How A Felony Becomes a Life Sentence

Marcus Aurelius said, “No man ever steps in the same river twice, for it is not the same river and he is not the same man.” Hi, I’m Cedric Lipsey, your fellow human and US citizen. You don’t know me yet, but I want you to and I hope to get to know you as well. I am writing this article/open letter to talk about “second chances.” Are they real?

In the tech world we love to use slogans like fail fast, fail often, and fail forward. These are very cute and encouraging statements. However they often fail to take into account the damages and or repercussions that are often associated with failure, especially depending upon the type of failure. Now add to failure Google’s very powerful and unforgiving search algorithms and a big enough failure or mistake becomes one from which you can never recover. At least, it becomes much more difficult to do so, but more on Google later. While this story is not about failing in tech but more so about failing in character, I believe the pain felt and lessons learned are transferable.

I’ll get right to the point. In my youth I horribly misapplied my ambition as a realtor and found myself serving a 63 month sentence at a federal prison camp for mortgage fraud. Simply put, I was so desperate to change my financial conditions that when the banks became deregulated around 2004, I also foolishly deregulated myself from my lifelong principles of discipline, and integrity. In my shortsightedness, I started selling homes to anyone with a pulse, without considering the financial damage that could come and would come with an inevitable financial downturn.

I caused financial harm to others as well as myself. However, my case was about causing harm to the banks, who by the way, encouraged me to keep doing what I was doing, and ironically not at all about the people who were harmed by trusting me. Not to mention that these are the same banks who would later be fined for their roles in causing the financial meltdown of 2007 & 2008, but I digress. The truth is that regardless of their greed and encouragement, I knew better. In cases where I didn’t know better, I should have. The reality is that one should never compromise their own standards for a quick and easy buck regardless of the prevailing zeitgeist.

So there I was and here I am. I’m a guy who has rarely had so much as a few speeding tickets in my life. I’d never been in any trouble with the law, but now stuck with a federal felony for mortgage fraud. I am far from bitter and in fact I am quite inspired. In many ways, prison was a tremendous gift. I served my time in exemplary fashion both during and in the years since my incarceration.

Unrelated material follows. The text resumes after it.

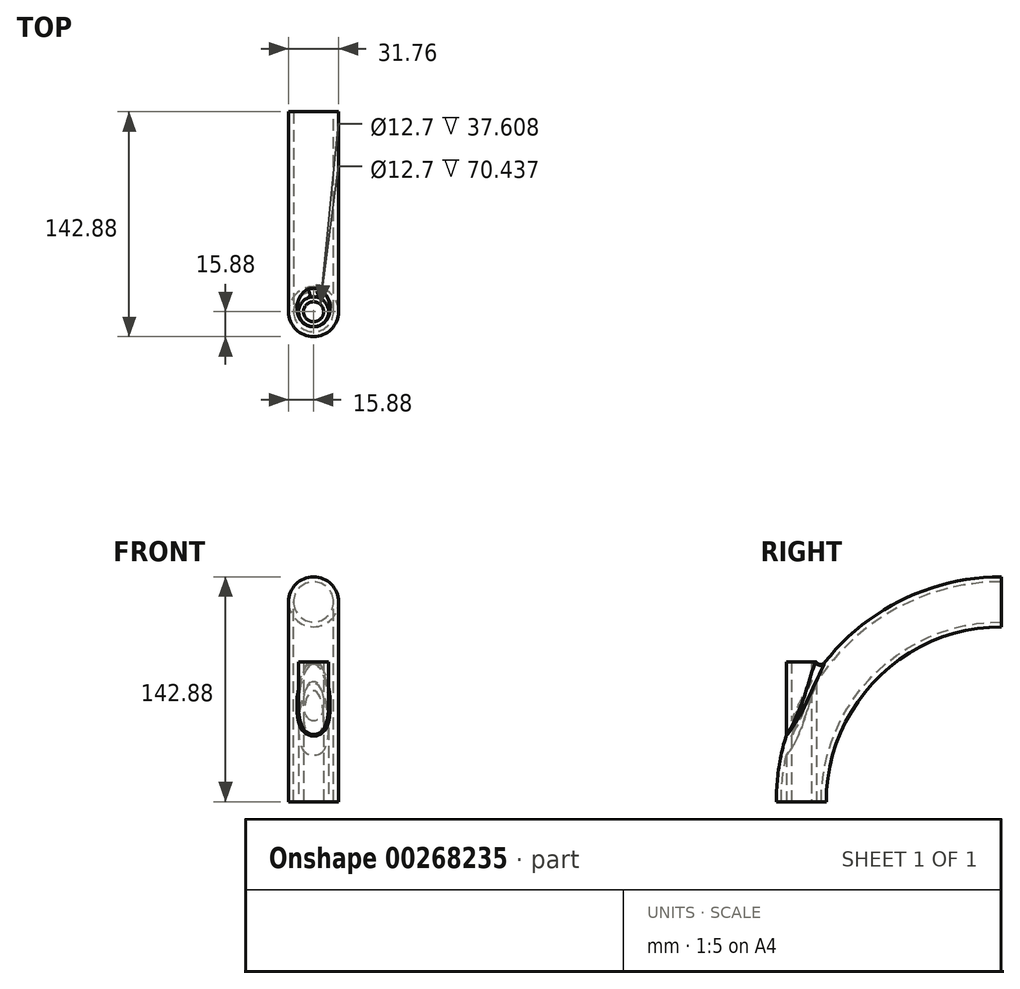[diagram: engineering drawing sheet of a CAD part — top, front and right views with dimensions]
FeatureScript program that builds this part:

However, in spite of my best attempts to make amends and to be a positive contributing member to my community and society at large, I continue to find my progress thwarted or hindered. In a way, I feel that I’m still serving time as a felony in America is a lifelong sentence. Sure I was released from prison years ago, but a felony tends to follow you throughout life, affecting both job and business prospects. You see, regardless of the man I have become today, I cannot escape Google!

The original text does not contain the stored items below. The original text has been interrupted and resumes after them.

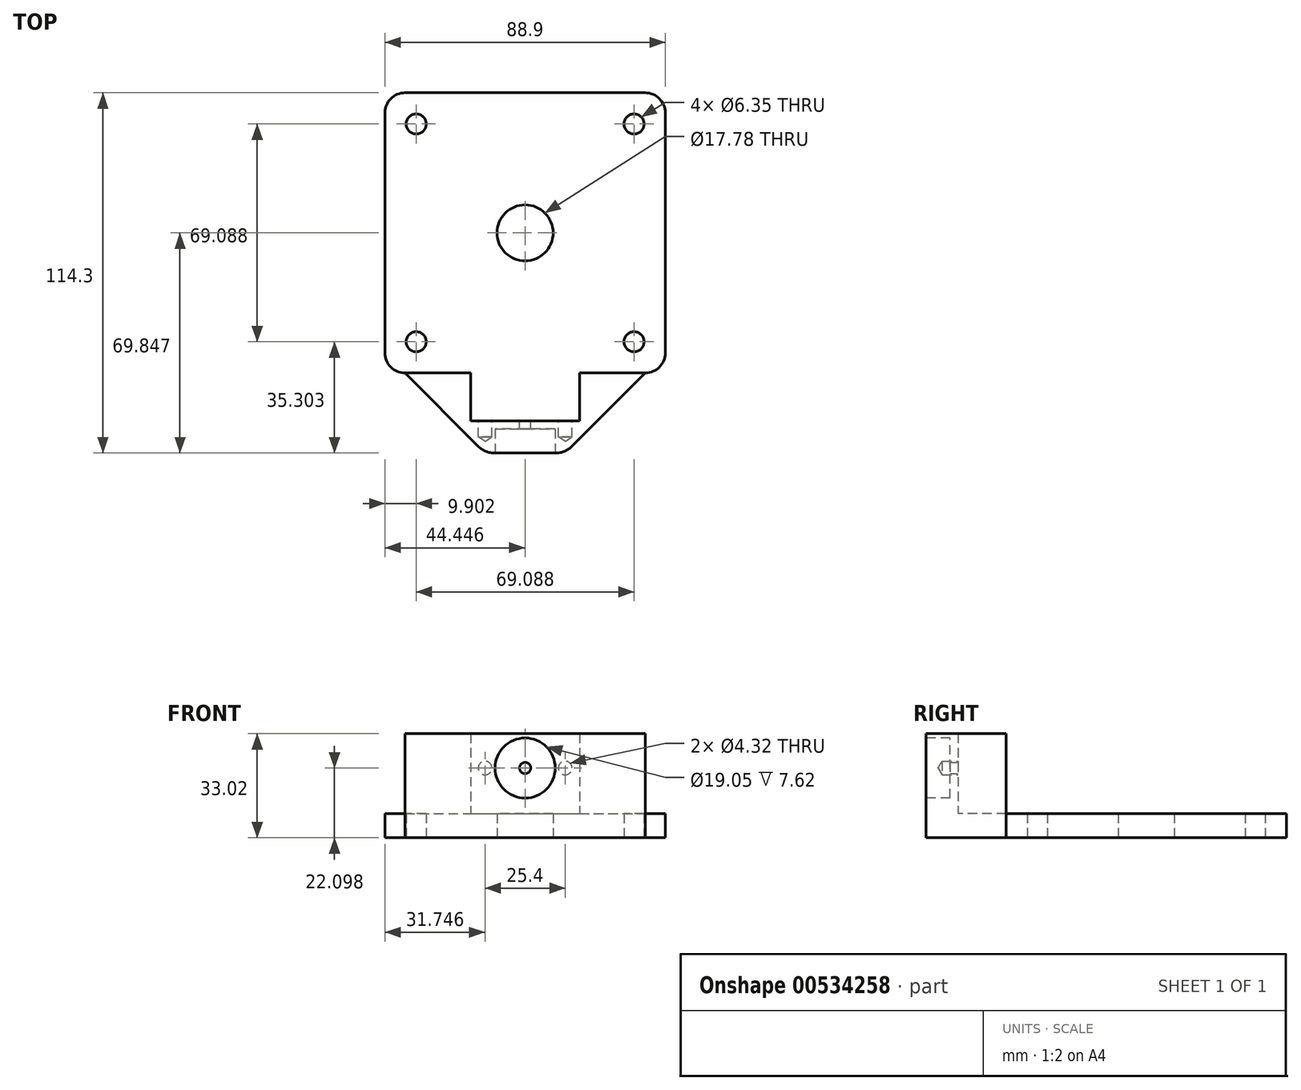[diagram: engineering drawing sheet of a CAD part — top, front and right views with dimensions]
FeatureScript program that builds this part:
annotation { "Feature Type Name" : "Feature", "Feature Type Description" : "" }
export const myFeature = defineFeature(function(context is Context, id is Id, definition is map)
    precondition{}
    {
        {
            var Q0;
            Q0=qCreatedBy(makeId("Top.planeOp"),FACE);
            var sketch = newSketch(context, id + "F0", { "sketchPlane" : qUnion([Q0])});
            skPoint(sketch, "E0", {"position": v(-32.55, 27.7) * mm});
            skPoint(sketch, "E1", {"position": v(36.54, 27.7) * mm});
            skPoint(sketch, "E2", {"position": v(36.54, -41.39) * mm});
            skPoint(sketch, "E3", {"position": v(-32.55, -41.39) * mm});
            skLineSegment(sketch, "E4.bottom", {"start": v(-42.45, 37.6) * mm, "end": v(46.45, 37.6) * mm});
            skLineSegment(sketch, "E4.top", {"start": v(-42.45, -51.3) * mm, "end": v(46.45, -51.3) * mm});
            skLineSegment(sketch, "E4.left", {"start": v(-42.45, 37.6) * mm, "end": v(-42.45, -51.3) * mm});
            skLineSegment(sketch, "E4.right", {"start": v(46.45, 37.6) * mm, "end": v(46.45, -51.3) * mm});
            skPoint(sketch, "E5", {"position": v(2, -6.84) * mm});
            skLineSegment(sketch, "E6.bottom", {"start": v(46.45, 18.56) * mm, "end": v(26.13, 18.56) * mm});
            skLineSegment(sketch, "E6.top", {"start": v(46.45, -32.24) * mm, "end": v(26.13, -32.24) * mm});
            skLineSegment(sketch, "E6.left", {"start": v(46.45, 18.56) * mm, "end": v(46.45, -32.24) * mm});
            skLineSegment(sketch, "E6.right", {"start": v(26.13, 18.56) * mm, "end": v(26.13, -32.24) * mm});
            skSolve(sketch);
        }
        {
            var Q0;
            Q0 = qSketchRegion(id + "F0", true);
            extrude(context, id + "F1", {"entities" : qUnion([Q0]), "depth" : 7.62 * mm, "offsetDistance" : 25.4 * mm});
        }
        {
            var Q0;
            Q0=sQuery(id+"F0.wireOp",VERTEX,"E0");
            var Q1;
            Q1=sQuery(id+"F0.wireOp",VERTEX,"E1");
            var Q2;
            Q2=sQuery(id+"F0.wireOp",VERTEX,"E2");
            var Q3;
            Q3=sQuery(id+"F0.wireOp",VERTEX,"E3");
            var Q4;
            Q4=makeQuery(id+"F1.opExtrude","SWEPT_BODY",BODY,{"disambiguationData":[OSD([sQuery(id+"F0.wireOp",EDGE,"E4.bottom"),sQuery(id+"F0.wireOp",EDGE,"E4.top"),sQuery(id+"F0.wireOp",EDGE,"E4.left"),sQuery(id+"F0.wireOp",EDGE,"E4.right")])]});
            hole(context, id + "F2", {"style" : HoleStyle.SIMPLE, "endStyle" : HoleEndStyle.THROUGH, "oppositeDirection" : true, "holeDiameter" : 6.35 * mm, "isTappedThrough" : true, "tappedDepth" : 12.7 * mm, "tapClearance" : 3, "locations" : qUnion([Q0, Q1, Q2, Q3]), "scope" : qUnion([Q4])});
        }
        {
            var Q0;
            Q0=makeQuery(id+"F1.opExtrude","SWEPT_EDGE",EDGE,{"disambiguationData":[OSD([sQuery(id+"F0.wireOp",EDGE,"E4.top"),sQuery(id+"F0.wireOp",EDGE,"E4.left")])]});
            var Q1;
            Q1=makeQuery(id+"F1.opExtrude","SWEPT_EDGE",EDGE,{"disambiguationData":[OSD([sQuery(id+"F0.wireOp",EDGE,"E4.top"),sQuery(id+"F0.wireOp",EDGE,"E4.right")])]});
            var Q2;
            Q2=makeQuery(id+"F1.opExtrude","SWEPT_EDGE",EDGE,{"disambiguationData":[OSD([sQuery(id+"F0.wireOp",EDGE,"E4.bottom"),sQuery(id+"F0.wireOp",EDGE,"E4.right")])]});
            var Q3;
            Q3=makeQuery(id+"F1.opExtrude","SWEPT_EDGE",EDGE,{"disambiguationData":[OSD([sQuery(id+"F0.wireOp",EDGE,"E4.bottom"),sQuery(id+"F0.wireOp",EDGE,"E4.left")])]});
            fillet(context, id + "F3", {"entities" : qUnion([Q0, Q1, Q2, Q3]), "radius" : 6.35 * mm, "tangentPropagation" : true, "allowEdgeOverflow" : false});
        }
        {
            var Q0;
            Q0=sQuery(id+"F0.wireOp",VERTEX,"E5");
            var Q1;
            Q1=makeQuery(id+"F1.opExtrude","SWEPT_BODY",BODY,{"disambiguationData":[OSD([sQuery(id+"F0.wireOp",EDGE,"E4.bottom"),sQuery(id+"F0.wireOp",EDGE,"E4.top"),sQuery(id+"F0.wireOp",EDGE,"E4.left"),sQuery(id+"F0.wireOp",EDGE,"E4.right")])]});
            hole(context, id + "F4", {"style" : HoleStyle.SIMPLE, "endStyle" : HoleEndStyle.THROUGH, "oppositeDirection" : true, "holeDiameter" : 17.78 * mm, "isTappedThrough" : true, "tappedDepth" : 12.7 * mm, "tapClearance" : 3, "locations" : qUnion([Q0]), "scope" : qUnion([Q1])});
        }
        {
            var Q0;
            Q0=makeQuery(id+"F1.opExtrude","SWEPT_FACE",FACE,{"disambiguationData":[OSD([sQuery(id+"F0.wireOp",EDGE,"E4.top")])]});
            extrude(context, id + "F5", {"entities" : qUnion([Q0]), "operationType" : NewBodyOperationType.ADD, "depth" : 25.4 * mm, "offsetDistance" : 25.4 * mm});
        }
        {
            var Q0;
            Q0=makeQuery(id+"F5.opExtrude","CAP_EDGE",EDGE,{"disambiguationData":[OSD([sQuery(id+"F0.wireOp",EDGE,"E4.top"),sQuery(id+"F0.wireOp",EDGE,"E4.right")])],"isStart":false});
            var Q1;
            Q1=makeQuery(id+"F5.opExtrude","CAP_EDGE",EDGE,{"disambiguationData":[OSD([sQuery(id+"F0.wireOp",EDGE,"E4.top"),sQuery(id+"F0.wireOp",EDGE,"E4.left")])],"isStart":false});
            chamfer(context, id + "F6", {"entities" : qUnion([Q0, Q1]), "width" : 25.4 * mm, "tangentPropagation" : true});
        }
        {
            var Q0;
            {var subQ0=sQuery(id+"F0.wireOp",EDGE,"E4.top");Q0=makeQuery(id+"F6.opChamfer","BLEND_EDGE",EDGE,{"blendedFrom":[makeQuery(id+"F5.opExtrude","CAP_EDGE",EDGE,{"disambiguationData":[OSD([subQ0,sQuery(id+"F0.wireOp",EDGE,"E4.right")])],"isStart":false}),makeQuery(id+"F5.opExtrude","CAP_FACE",FACE,{"disambiguationData":[OSD([subQ0])],"isStart":false})],"blendedInto":[makeQuery(id+"F5.opExtrude","CAP_FACE",FACE,{"disambiguationData":[OSD([subQ0])],"isStart":false})]});}
            var Q1;
            {var subQ0=sQuery(id+"F0.wireOp",EDGE,"E4.top");Q1=makeQuery(id+"F6.opChamfer","BLEND_EDGE",EDGE,{"blendedFrom":[makeQuery(id+"F5.opExtrude","CAP_EDGE",EDGE,{"disambiguationData":[OSD([subQ0,sQuery(id+"F0.wireOp",EDGE,"E4.left")])],"isStart":false}),makeQuery(id+"F5.opExtrude","CAP_FACE",FACE,{"disambiguationData":[OSD([subQ0])],"isStart":false})],"blendedInto":[makeQuery(id+"F5.opExtrude","CAP_FACE",FACE,{"disambiguationData":[OSD([subQ0])],"isStart":false})]});}
            fillet(context, id + "F7", {"entities" : qUnion([Q0, Q1]), "radius" : 7.62 * mm, "tangentPropagation" : true, "allowEdgeOverflow" : false});
        }
        {
            var Q0;
            {var subQ0=sQuery(id+"F0.wireOp",EDGE,"E4.top");Q0=makeQuery(id+"F5.boolean.opBoolean","MERGE",FACE,{"derivedFrom":[makeQuery(id+"F1.opExtrude","CAP_FACE",FACE,{"disambiguationData":[OSD([sQuery(id+"F0.wireOp",EDGE,"E4.bottom"),subQ0,sQuery(id+"F0.wireOp",EDGE,"E4.left"),sQuery(id+"F0.wireOp",EDGE,"E4.right")])],"isStart":false}),makeQuery(id+"F5.opExtrude","SWEPT_FACE",FACE,{"disambiguationData":[OSD([subQ0]),TDD([makeQuery(id+"F1.opExtrude","CAP_EDGE",EDGE,{"disambiguationData":[OSD([subQ0])],"isStart":false})])]})]});}
            var sketch = newSketch(context, id + "F8", { "sketchPlane" : qUnion([Q0])});
            skLineSegment(sketch, "E7", {"start": v(-20.86, -66.53) * mm, "end": v(24.86, -66.53) * mm});
            skSolve(sketch);
        }
        {
            var Q0;
            {var subQ11=sQuery(id+"F8.wireOp",EDGE,"E7");Q0=makeQuery(id+"F8.imprint","IMPRINT",FACE,{"disambiguationData":[TD([[makeQuery(id+"F8.imprint","IMPRINT",EDGE,{"derivedFrom":subQ11}),-1.0]])]});}
            extrude(context, id + "F9", {"entities" : qUnion([Q0]), "operationType" : NewBodyOperationType.ADD, "depth" : 25.4 * mm, "offsetDistance" : 25.4 * mm});
        }
        {
            var Q0;
            Q0=makeQuery(id+"F9.opExtrude","SWEPT_FACE",FACE,{"disambiguationData":[OSD([sQuery(id+"F8.wireOp",EDGE,"E7")])]});
            var sketch = newSketch(context, id + "F10", { "sketchPlane" : qUnion([Q0])});
            skPoint(sketch, "E8", {"position": v(-14.7, 22.1) * mm});
            skPoint(sketch, "E9", {"position": v(-2, 22.1) * mm});
            skPoint(sketch, "E10", {"position": v(10.7, 22.1) * mm});
            skLineSegment(sketch, "E11.bottom", {"start": v(-24.86, 33.02) * mm, "end": v(-19.27, 33.02) * mm});
            skLineSegment(sketch, "E11.top", {"start": v(-24.86, 7.62) * mm, "end": v(-19.27, 7.62) * mm});
            skLineSegment(sketch, "E11.left", {"start": v(-24.86, 33.02) * mm, "end": v(-24.86, 7.62) * mm});
            skLineSegment(sketch, "E11.right", {"start": v(-19.27, 33.02) * mm, "end": v(-19.27, 7.62) * mm});
            skLineSegment(sketch, "E12.bottom", {"start": v(20.86, 33.02) * mm, "end": v(15.28, 33.02) * mm});
            skLineSegment(sketch, "E12.top", {"start": v(20.86, 7.62) * mm, "end": v(15.28, 7.62) * mm});
            skLineSegment(sketch, "E12.left", {"start": v(20.86, 33.02) * mm, "end": v(20.86, 7.62) * mm});
            skLineSegment(sketch, "E12.right", {"start": v(15.28, 33.02) * mm, "end": v(15.28, 7.62) * mm});
            skSolve(sketch);
        }
        {
            var Q0;
            Q0=sQuery(id+"F10.wireOp",VERTEX,"E8");
            var Q1;
            Q1=sQuery(id+"F10.wireOp",VERTEX,"E10");
            var Q2;
            Q2=makeQuery(id+"F1.opExtrude","SWEPT_BODY",BODY,{"disambiguationData":[OSD([sQuery(id+"F0.wireOp",EDGE,"E4.bottom"),sQuery(id+"F0.wireOp",EDGE,"E4.top"),sQuery(id+"F0.wireOp",EDGE,"E4.left"),sQuery(id+"F0.wireOp",EDGE,"E4.right")])]});
            hole(context, id + "F11", {"style" : HoleStyle.SIMPLE, "endStyle" : HoleEndStyle.BLIND, "holeDiameter" : 4.32 * mm, "holeDepth" : 5.08 * mm, "isTappedThrough" : true, "tappedDepth" : 12.7 * mm, "tapClearance" : 3, "locations" : qUnion([Q0, Q1]), "scope" : qUnion([Q2])});
        }
        {
            var Q0;
            Q0=sQuery(id+"F10.wireOp",VERTEX,"E9");
            var Q1;
            Q1=makeQuery(id+"F1.opExtrude","SWEPT_BODY",BODY,{"disambiguationData":[OSD([sQuery(id+"F0.wireOp",EDGE,"E4.bottom"),sQuery(id+"F0.wireOp",EDGE,"E4.top"),sQuery(id+"F0.wireOp",EDGE,"E4.left"),sQuery(id+"F0.wireOp",EDGE,"E4.right")])]});
            hole(context, id + "F12", {"style" : HoleStyle.SIMPLE, "endStyle" : HoleEndStyle.THROUGH, "holeDiameter" : 3.56 * mm, "isTappedThrough" : true, "tappedDepth" : 12.7 * mm, "tapClearance" : 3, "locations" : qUnion([Q0]), "scope" : qUnion([Q1])});
        }
        {
            var Q0;
            {var subQ0=sQuery(id+"F0.wireOp",EDGE,"E4.top");Q0=makeQuery(id+"F9.boolean.opBoolean","MERGE",FACE,{"derivedFrom":[makeQuery(id+"F5.opExtrude","CAP_FACE",FACE,{"disambiguationData":[OSD([subQ0])],"isStart":false}),makeQuery(id+"F9.opExtrude","SWEPT_FACE",FACE,{"disambiguationData":[OSD([subQ0])]})]});}
            var sketch = newSketch(context, id + "F13", { "sketchPlane" : qUnion([Q0])});
            skPoint(sketch, "E13.middle", {"position": v(2, 22.1) * mm});
            skCircle(sketch, "E14", {"center": v(2, 22.1) * mm, "radius": 9.53 * mm});
            skSolve(sketch);
        }
        {
            var Q0;
            Q0=makeQuery(id+"F13.imprint","IMPRINT",FACE,{"disambiguationData":[TD([[makeQuery(id+"F13.imprint","IMPRINT",EDGE,{"derivedFrom":sQuery(id+"F13.wireOp",EDGE,"E14")}),1.0]])]});
            extrude(context, id + "F14", {"entities" : qUnion([Q0]), "operationType" : NewBodyOperationType.REMOVE, "oppositeDirection" : true, "depth" : 7.62 * mm, "offsetDistance" : 25.4 * mm});
        }
        {
            var Q0;
            {var subQ0=sQuery(id+"F0.wireOp",EDGE,"E4.top");Q0=makeQuery(id+"F5.boolean.opBoolean","MERGE",FACE,{"derivedFrom":[makeQuery(id+"F1.opExtrude","CAP_FACE",FACE,{"disambiguationData":[OSD([sQuery(id+"F0.wireOp",EDGE,"E4.bottom"),subQ0,sQuery(id+"F0.wireOp",EDGE,"E4.left"),sQuery(id+"F0.wireOp",EDGE,"E4.right")])],"isStart":false}),makeQuery(id+"F5.opExtrude","SWEPT_FACE",FACE,{"disambiguationData":[OSD([subQ0]),TDD([makeQuery(id+"F1.opExtrude","CAP_EDGE",EDGE,{"disambiguationData":[OSD([subQ0])],"isStart":false})])]})]});}
            var sketch = newSketch(context, id + "F15", { "sketchPlane" : qUnion([Q0])});
            skLineSegment(sketch, "E15", {"start": v(40.1, -51.3) * mm, "end": v(24.86, -51.3) * mm});
            skLineSegment(sketch, "E16", {"start": v(24.86, -66.53) * mm, "end": v(24.86, -51.3) * mm});
            skLineSegment(sketch, "E17", {"start": v(-20.86, -66.53) * mm, "end": v(-20.86, -51.3) * mm});
            skLineSegment(sketch, "E18.trimOffspring", {"start": v(-20.86, -51.3) * mm, "end": v(-36.1, -51.3) * mm});
            skSolve(sketch);
        }
        {
            var Q0;
            Q0=makeQuery(id+"F10.imprint","IMPRINT",FACE,{"disambiguationData":[TD([[makeQuery(id+"F10.imprint","IMPRINT",EDGE,{"derivedFrom":sQuery(id+"F10.wireOp",EDGE,"E11.bottom")}),1.0]])]});
            var Q1;
            Q1=makeQuery(id+"F10.imprint","IMPRINT",FACE,{"disambiguationData":[TD([[makeQuery(id+"F10.imprint","IMPRINT",EDGE,{"derivedFrom":sQuery(id+"F10.wireOp",EDGE,"E12.bottom")}),1.0]])]});
            var Q2;
            Q2=sQuery(id+"F10.wireOp",EDGE,"E11.right");
            extrude(context, id + "F16", {"entities" : qUnion([Q0, Q1]), "operationType" : NewBodyOperationType.ADD, "surfaceEntities" : qUnion([Q2]), "depth" : 15.24 * mm, "offsetDistance" : 25.4 * mm});
        }
        {
            var Q0;
            Q0=makeQuery(id+"F15.imprint","IMPRINT",FACE,{"disambiguationData":[TD([[makeQuery(id+"F15.imprint","IMPRINT",EDGE,{"derivedFrom":sQuery(id+"F15.wireOp",EDGE,"E15")}),1.0]])]});
            var Q1;
            Q1=makeQuery(id+"F15.imprint","IMPRINT",FACE,{"disambiguationData":[TD([[makeQuery(id+"F15.imprint","IMPRINT",EDGE,{"derivedFrom":sQuery(id+"F15.wireOp",EDGE,"E17")}),1.0]])]});
            extrude(context, id + "F17", {"entities" : qUnion([Q0, Q1]), "operationType" : NewBodyOperationType.ADD, "depth" : 25.4 * mm, "offsetDistance" : 25.4 * mm});
        }
    });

Don’t get me wrong I am not asking for nor expecting pity. I simply want a fair opportunity to recover from my failure and to contribute way more than I took in my desperation and lapse in judgment. I had no idea that a 63 month sentence would become a life sentence. In short, I want my second chance.

Consider this example: My team and I have been hard at work building an incredible fintech company that has tremendous potential to do a lot of good in the world and yet no matter how much someone likes me when they get to know me, and regardless of how much they love what we are building, they simply have to plug my name into Google and suddenly opportunities disappear.

Now, I get that there are very dangerous people in this world with nefarious intentions that are both overt and covert. So I can understand the need for making the public aware of certain things. However, where is the statute of limitations and when is a debt to society actually paid?

I am a peaceful, people-loving guy who made a terrible mistake, that I completely take responsibility for and yet one small window of my life continues to hinder my progress in spite of my glass always half-full mentality. So after reading this I ask you to consider if you think this is fair? However, before you answer I ask you to also consider and compare failures of character that you have had that Google knows nothing about and how might your answer change if they did?

In closing, make no mistake about it, I am not now nor have I ever chosen victim status. I will win and overcome my failures, simply because I have decided to do so! After all, I owe myself and the world the impact and service of my second chance.